### WHAT TO DO:
Reproduce, word for word, the stretch of the article on laurel wilt from "The avocado disease comes" through "redbay ambrosia beetle.".

### SOURCE PASSAGE:
It seems that scientists have found the perfect biological control for laurel wilt, an avocado disease that has proven fatal to crops of the tree that produces the delicious and highly nutritious berry.
According to Fruitnet.com, the University of Florida has been greatly concerned with this avocado disease, considering the fact that the state runs an avocado industry of about $54 million that has been greatly threatened by laurel wilt, which can easily destroy crops of the tree; but new experiments have led the university's research teams to the conclusion that the whole thing can be treated.
Laurel wilt is known as the avocado disease due to the fact that it's probably the tree that the disease takes a highest commercial toll on. The symptoms include stems that lose their strength, as well as the wood becoming darker.
The avocado disease comes from redbay ambrosia beetles, which make holes in healthy avocado trees, ultimately spreading laurel wilt around different plants and ultimately costing millions of dollars worth of crops.
Growers of avocado will usually use pesticide to fight the invasive beetle, but there have been attempts before to find a way to get rid of the pest that doesn't include strong chemicals.
The study that researched the avocado disease, called "Entomopathogenic fungi as biological control agents for the vector of the laurel wilt disease, the redbay ambrosia beetle, Xyleborus glabratus (Coleoptera: Curculionidae)" and published on Biological Control (according to Science Daily) states that there are certain fungi that can naturally kill the redbay ambrosia beetle.
Researchers exposed the beetles to three different fungi, all of which were commercially available at ease. When adding the fungi to trees already infected with the beetle, they died; on the other hand, when they sprayed them on healthy trees, 75 percent of them died.
However, it seems that female beetles still managed to bear into the threes and spread the avocado disease, regardless of the fungal treatment.
In any case, this shows an interesting promise for the ultimate elimination of this condition in avocado crops.

### SUPPLIED ENTRIES:
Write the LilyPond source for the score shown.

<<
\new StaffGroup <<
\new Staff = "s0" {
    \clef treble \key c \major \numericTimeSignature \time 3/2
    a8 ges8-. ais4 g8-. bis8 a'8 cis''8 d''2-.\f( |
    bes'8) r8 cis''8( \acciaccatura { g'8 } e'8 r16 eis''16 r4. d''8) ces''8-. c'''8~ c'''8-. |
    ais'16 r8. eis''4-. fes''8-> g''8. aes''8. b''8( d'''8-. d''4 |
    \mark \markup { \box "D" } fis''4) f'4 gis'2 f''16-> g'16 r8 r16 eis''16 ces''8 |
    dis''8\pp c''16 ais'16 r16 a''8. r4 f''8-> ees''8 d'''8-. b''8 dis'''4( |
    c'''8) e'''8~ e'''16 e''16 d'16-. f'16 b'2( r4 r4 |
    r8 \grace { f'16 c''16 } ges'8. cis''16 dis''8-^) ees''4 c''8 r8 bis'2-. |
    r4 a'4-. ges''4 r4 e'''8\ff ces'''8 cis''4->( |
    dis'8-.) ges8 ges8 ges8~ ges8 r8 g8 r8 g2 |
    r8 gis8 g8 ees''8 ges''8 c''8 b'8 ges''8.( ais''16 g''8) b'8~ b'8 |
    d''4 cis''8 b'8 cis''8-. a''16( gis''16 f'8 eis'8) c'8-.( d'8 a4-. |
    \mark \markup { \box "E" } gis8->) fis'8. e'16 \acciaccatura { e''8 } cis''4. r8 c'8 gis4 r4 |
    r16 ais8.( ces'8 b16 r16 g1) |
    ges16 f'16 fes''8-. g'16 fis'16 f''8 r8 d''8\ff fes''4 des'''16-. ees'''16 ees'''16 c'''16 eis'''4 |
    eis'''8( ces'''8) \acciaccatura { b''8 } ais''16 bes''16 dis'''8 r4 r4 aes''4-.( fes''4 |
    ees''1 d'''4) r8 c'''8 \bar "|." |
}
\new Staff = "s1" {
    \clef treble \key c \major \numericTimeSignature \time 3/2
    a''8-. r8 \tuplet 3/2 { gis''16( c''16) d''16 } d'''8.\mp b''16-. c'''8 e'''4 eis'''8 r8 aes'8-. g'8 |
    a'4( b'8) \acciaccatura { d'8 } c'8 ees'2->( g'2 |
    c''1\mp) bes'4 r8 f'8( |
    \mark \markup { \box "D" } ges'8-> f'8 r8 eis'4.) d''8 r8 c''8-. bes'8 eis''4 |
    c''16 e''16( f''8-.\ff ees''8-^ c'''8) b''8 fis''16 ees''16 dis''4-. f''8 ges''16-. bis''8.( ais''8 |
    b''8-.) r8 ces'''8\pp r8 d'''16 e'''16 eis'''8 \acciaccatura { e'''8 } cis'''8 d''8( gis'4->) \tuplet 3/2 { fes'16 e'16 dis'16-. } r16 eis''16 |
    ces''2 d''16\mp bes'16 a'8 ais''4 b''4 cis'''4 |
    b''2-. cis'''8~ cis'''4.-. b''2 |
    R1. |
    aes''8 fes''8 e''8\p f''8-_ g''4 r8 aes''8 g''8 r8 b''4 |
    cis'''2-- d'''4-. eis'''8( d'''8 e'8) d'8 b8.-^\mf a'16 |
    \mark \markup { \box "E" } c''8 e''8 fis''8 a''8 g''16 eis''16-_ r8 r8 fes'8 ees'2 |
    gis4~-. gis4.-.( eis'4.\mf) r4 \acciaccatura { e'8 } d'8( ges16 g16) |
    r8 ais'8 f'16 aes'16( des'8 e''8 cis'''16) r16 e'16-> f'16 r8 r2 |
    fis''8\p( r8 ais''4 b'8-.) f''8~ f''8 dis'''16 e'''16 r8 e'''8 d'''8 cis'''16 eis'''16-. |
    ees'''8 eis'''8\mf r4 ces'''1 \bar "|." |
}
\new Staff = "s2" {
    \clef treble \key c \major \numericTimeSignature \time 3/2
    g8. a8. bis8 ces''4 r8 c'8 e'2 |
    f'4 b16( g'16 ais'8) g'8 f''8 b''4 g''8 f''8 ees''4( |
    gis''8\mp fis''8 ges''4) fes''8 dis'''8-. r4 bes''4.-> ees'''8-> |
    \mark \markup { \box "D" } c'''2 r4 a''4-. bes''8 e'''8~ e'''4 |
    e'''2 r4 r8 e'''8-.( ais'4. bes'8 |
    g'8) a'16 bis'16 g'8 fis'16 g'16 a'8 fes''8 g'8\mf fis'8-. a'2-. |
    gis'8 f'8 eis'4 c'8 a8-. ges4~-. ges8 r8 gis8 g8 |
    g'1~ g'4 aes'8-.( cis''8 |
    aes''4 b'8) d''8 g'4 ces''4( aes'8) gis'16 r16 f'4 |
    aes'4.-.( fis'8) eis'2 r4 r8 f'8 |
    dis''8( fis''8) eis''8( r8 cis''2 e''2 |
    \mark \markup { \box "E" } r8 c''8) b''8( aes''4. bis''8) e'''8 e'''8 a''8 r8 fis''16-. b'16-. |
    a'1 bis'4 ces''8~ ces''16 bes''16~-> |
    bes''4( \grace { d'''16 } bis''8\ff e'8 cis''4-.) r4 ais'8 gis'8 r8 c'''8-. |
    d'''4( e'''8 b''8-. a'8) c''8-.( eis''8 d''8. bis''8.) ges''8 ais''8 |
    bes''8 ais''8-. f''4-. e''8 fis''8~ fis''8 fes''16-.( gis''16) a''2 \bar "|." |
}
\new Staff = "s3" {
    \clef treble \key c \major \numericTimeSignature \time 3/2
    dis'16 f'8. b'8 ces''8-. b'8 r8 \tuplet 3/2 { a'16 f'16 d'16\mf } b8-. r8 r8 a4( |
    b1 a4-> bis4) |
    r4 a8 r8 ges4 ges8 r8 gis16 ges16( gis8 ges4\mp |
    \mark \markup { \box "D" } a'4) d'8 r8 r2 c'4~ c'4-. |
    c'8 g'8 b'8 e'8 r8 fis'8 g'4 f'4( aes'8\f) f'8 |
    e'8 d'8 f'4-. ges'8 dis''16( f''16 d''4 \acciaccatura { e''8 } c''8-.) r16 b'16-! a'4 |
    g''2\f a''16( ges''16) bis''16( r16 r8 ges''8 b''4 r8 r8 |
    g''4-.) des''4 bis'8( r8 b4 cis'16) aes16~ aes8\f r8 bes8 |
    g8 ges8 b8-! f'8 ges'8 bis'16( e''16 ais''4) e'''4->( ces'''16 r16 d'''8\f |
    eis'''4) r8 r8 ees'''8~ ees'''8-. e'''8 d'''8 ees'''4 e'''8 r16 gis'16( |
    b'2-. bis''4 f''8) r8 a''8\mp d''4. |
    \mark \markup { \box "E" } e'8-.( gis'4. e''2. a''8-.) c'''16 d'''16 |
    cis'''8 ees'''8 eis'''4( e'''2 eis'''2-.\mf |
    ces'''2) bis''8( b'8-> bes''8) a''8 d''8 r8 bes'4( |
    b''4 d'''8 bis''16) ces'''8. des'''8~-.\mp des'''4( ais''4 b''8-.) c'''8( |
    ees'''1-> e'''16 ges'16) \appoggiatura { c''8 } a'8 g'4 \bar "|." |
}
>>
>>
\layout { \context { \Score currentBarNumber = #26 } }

### TASK ANSWER:
The avocado disease comes from redbay ambrosia beetles, which make holes in healthy avocado trees, ultimately spreading laurel wilt around different plants and ultimately costing millions of dollars worth of crops.
Growers of avocado will usually use pesticide to fight the invasive beetle, but there have been attempts before to find a way to get rid of the pest that doesn't include strong chemicals.
The study that researched the avocado disease, called "Entomopathogenic fungi as biological control agents for the vector of the laurel wilt disease, the redbay ambrosia beetle, Xyleborus glabratus (Coleoptera: Curculionidae)" and published on Biological Control (according to Science Daily) states that there are certain fungi that can naturally kill the redbay ambrosia beetle.